Stuffed peppers, cheese pancakes, buckwheat, veggie rice, potato wedges and mashed potatoes were all sitting in the display, and when the inspector checked them with a probe thermometer, the internal temperatures ranged between 90 and 115 degrees Fahrenheit. Florida law requires hot held food to stay at or above 135 degrees. The lowest reading was 45 degrees below that threshold.

It was not the first time inspectors had flagged the same problem at this store.

What Inspectors Found

90°FLowest hot-bar temperature recorded

State law requires hot held foods to stay at or above 135°F. Six items on the steam table at Kolos USA fell between 90 and 115°F during the April 1 inspection.

The April 1 inspection was a focused inspection, a targeted visit rather than a full facility sweep. Inspectors recorded two violations total: one priority violation and one that was marked as a repeat.

The priority violation was the temperature failure on the steam table. The repeat designation means inspectors had cited the store for the same hot-holding problem during a prior visit. The store's food items were reheated during the inspection visit itself, but none of the violations were formally corrected on site in the documentation, meaning they did not receive a corrected-on-site resolution in the inspection record.

The second violation involved flying insects observed around food processing areas. The inspector categorized this as a physical facilities maintenance failure, a finding that signals the building's condition is allowing pests access to spaces where food is handled.

What These Violations Mean

The temperature violation is the more immediately dangerous of the two findings. When hot food drops below 135 degrees Fahrenheit, it enters what food safety regulators call the temperature danger zone, the range between 41 and 135 degrees where bacteria multiply most rapidly. The longer food sits in that zone, the greater the risk that pathogens like Salmonella or Staphylococcus aureus reach levels that can cause illness.

At 90 degrees, the stuffed peppers and mashed potatoes documented at Kolos USA were sitting at roughly room temperature. A shopper who picked up a container from that steam table had no way to know the food had not been maintained at a safe temperature.

The flying insects finding adds a separate layer of concern. Insects in food processing areas are a contamination vector. Flies land on raw and finished food indiscriminately, and their presence near food handling zones creates direct cross-contamination risk. The violation is categorized as a physical facilities failure because the underlying cause is typically structural: gaps, damaged screens, or inadequate pest exclusion measures that allow insects inside.

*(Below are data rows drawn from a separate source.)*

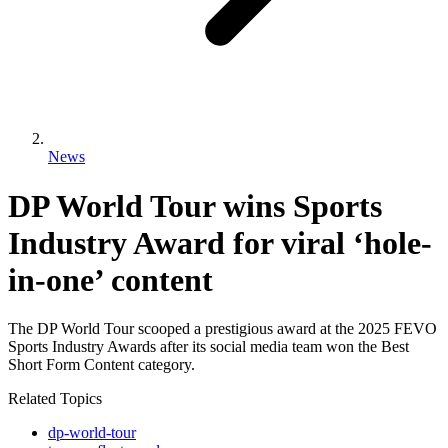
News
DP World Tour wins Sports
Industry Award for viral ‘hole-
in-one’ content
The DP World Tour scooped a prestigious award at the 2025 FEVO
Sports Industry Awards after its social media team won the Best
Short Form Content category.
Related Topics
dp-world-tour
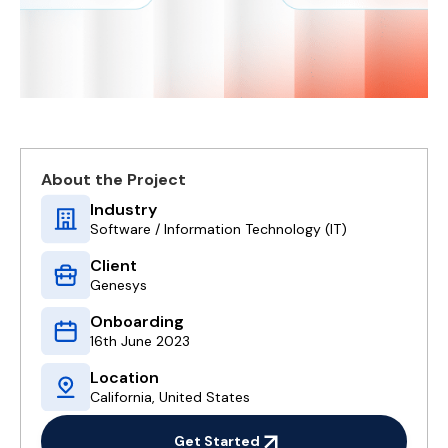
About the Project
Industry
Software / Information Technology (IT)
Client
Genesys
Onboarding
16th June 2023
Location
California, United States
Get Started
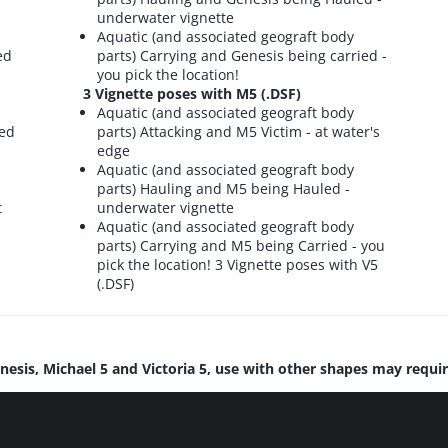
underwater vignette
Aquatic (and associated geograft body
ed
parts) Carrying and Genesis being carried -
you pick the location!
3 Vignette poses with M5 (.DSF)
Aquatic (and associated geograft body
red
parts) Attacking and M5 Victim - at water's
edge
Aquatic (and associated geograft body
parts) Hauling and M5 being Hauled -
t
underwater vignette
Aquatic (and associated geograft body
parts) Carrying and M5 being Carried - you
pick the location! 3 Vignette poses with V5
(.DSF)
nesis, Michael 5 and Victoria 5, use with other shapes may requi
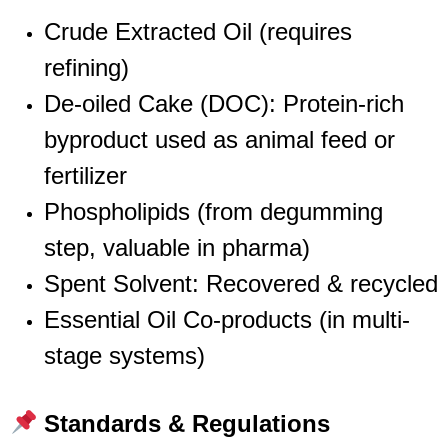
Crude Extracted Oil (requires
refining)
De-oiled Cake (DOC): Protein-rich
byproduct used as animal feed or
fertilizer
Phospholipids (from degumming
step, valuable in pharma)
Spent Solvent: Recovered & recycled
Essential Oil Co-products (in multi-
stage systems)
Standards & Regulations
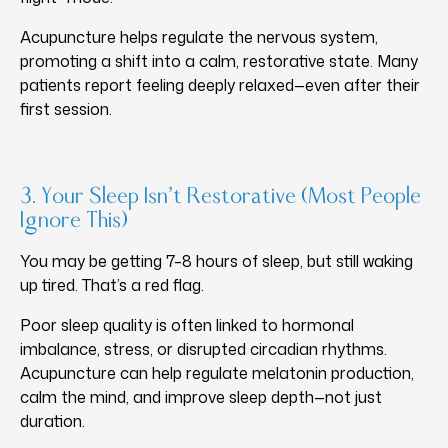
Acupuncture helps regulate the nervous system,
promoting a shift into a calm, restorative state. Many
patients report feeling deeply relaxed—even after their
first session.
3. Your Sleep Isn’t Restorative (Most People
Ignore This)
You may be getting 7–8 hours of sleep, but still waking
up tired. That’s a red flag.
Poor sleep quality is often linked to hormonal
imbalance, stress, or disrupted circadian rhythms.
Acupuncture can help regulate melatonin production,
calm the mind, and improve sleep depth—not just
duration.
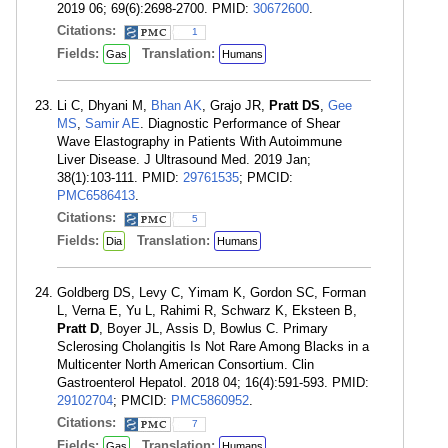
2019 06; 69(6):2698-2700. PMID:
30672600
.
Citations:
1
Fields:
Translation:
Gas
Humans
Li C, Dhyani M,
Bhan AK
, Grajo JR,
Pratt DS
,
Gee
MS
,
Samir AE
. Diagnostic Performance of Shear
Wave Elastography in Patients With Autoimmune
Liver Disease. J Ultrasound Med. 2019 Jan;
38(1):103-111. PMID:
29761535
; PMCID:
PMC6586413
.
Citations:
5
Fields:
Translation:
Dia
Humans
Goldberg DS, Levy C, Yimam K, Gordon SC, Forman
L, Verna E, Yu L, Rahimi R, Schwarz K, Eksteen B,
Pratt D
, Boyer JL, Assis D, Bowlus C. Primary
Sclerosing Cholangitis Is Not Rare Among Blacks in a
Multicenter North American Consortium. Clin
Gastroenterol Hepatol. 2018 04; 16(4):591-593. PMID:
29102704
; PMCID:
PMC5860952
.
Citations:
7
Fields:
Translation:
Gas
Humans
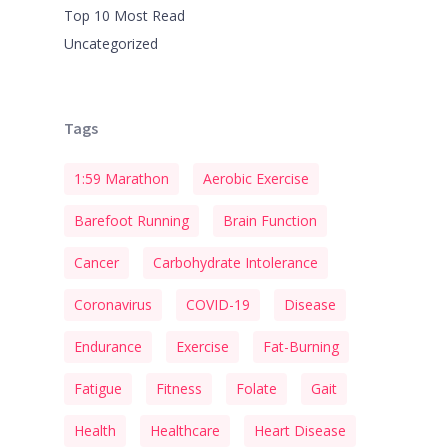
Top 10 Most Read
Uncategorized
Tags
1:59 Marathon
Aerobic Exercise
Barefoot Running
Brain Function
Cancer
Carbohydrate Intolerance
Coronavirus
COVID-19
Disease
Endurance
Exercise
Fat-Burning
Fatigue
Fitness
Folate
Gait
Health
Healthcare
Heart Disease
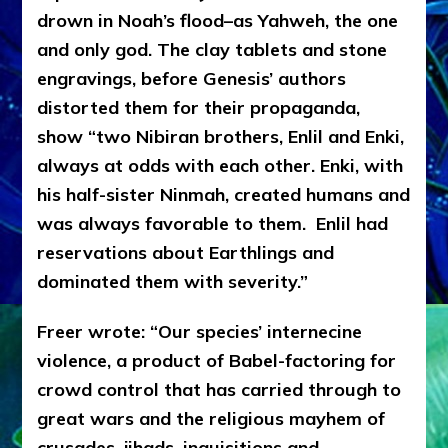
drown in Noah’s flood–as Yahweh, the one
and only god. The clay tablets and stone
engravings, before Genesis’ authors
distorted them for their propaganda,
show “two Nibiran brothers, Enlil and Enki,
always at odds with each other. Enki, with
his half-sister Ninmah, created humans and
was always favorable to them.
Enlil had
reservations about Earthlings and
dominated them with severity.”
Freer wrote: “Our species’ internecine
violence, a product of Babel-factoring for
crowd control that has carried through to
great wars and the religious mayhem of
crusades, jihads, inquisitions and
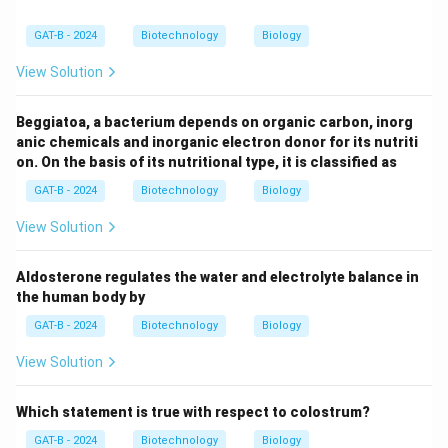
GAT-B - 2024
Biotechnology
Biology
View Solution
Beggiatoa, a bacterium depends on organic carbon, inorg
anic chemicals and inorganic electron donor for its nutriti
on. On the basis of its nutritional type, it is classified as
GAT-B - 2024
Biotechnology
Biology
View Solution
Aldosterone regulates the water and electrolyte balance in
the human body by
GAT-B - 2024
Biotechnology
Biology
View Solution
Which statement is true with respect to colostrum?
GAT-B - 2024
Biotechnology
Biology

Together, the two findings at Kolos USA describe a store where food held for sale is not being kept at safe temperatures and where the physical environment is not being maintained in a way that keeps pests out of food areas.

A Repeat Problem

The temperature violation carries a repeat designation, and the store's inspection history makes clear why.

The April 1 inspection was the seventh documented FDACS inspection at this location since the store opened. The first, a preoperational inspection in April 2025, turned up nine violations before the store began operating. A focused inspection in August 2025 found two violations. Another focused inspection in October 2025 found none.

Then came November 2025. A full inspection on November 14 produced 28 violations, two of them also marked as repeats, and the store was flagged as needing a check-back. A focused follow-up on November 4 had already found three violations. A December 2025 focused inspection found zero violations.

The April 2026 visit found the store back in violation on temperature, the same category that had driven some of the November findings.

The Longer Record

Six inspections in roughly eleven months is a substantial volume of regulatory attention for a single retail food establishment. The pattern at Kolos USA is not one of a store that started clean and deteriorated. The preoperational inspection before the store even opened found nine violations, suggesting the facility began with compliance gaps already present.

The November 2025 inspection stands out in the record. Twenty-eight violations, including two repeats, is a significant finding for a grocery operation. That inspection resulted in a "check back needed" designation, meaning regulators were not satisfied the problems had been resolved and scheduled a follow-up. The December inspection that followed showed zero violations, which appeared to represent a correction.

The April 2026 findings suggest that correction did not hold, at least on the temperature question. A steam table full of food measuring between 90 and 115 degrees is not a marginal or borderline failure. It is a significant gap between what the display showed customers and what the thermometer confirmed.

The flying insects observation in the food processing area was not noted as corrected during the April visit. That finding remained unresolved at the conclusion of the inspection.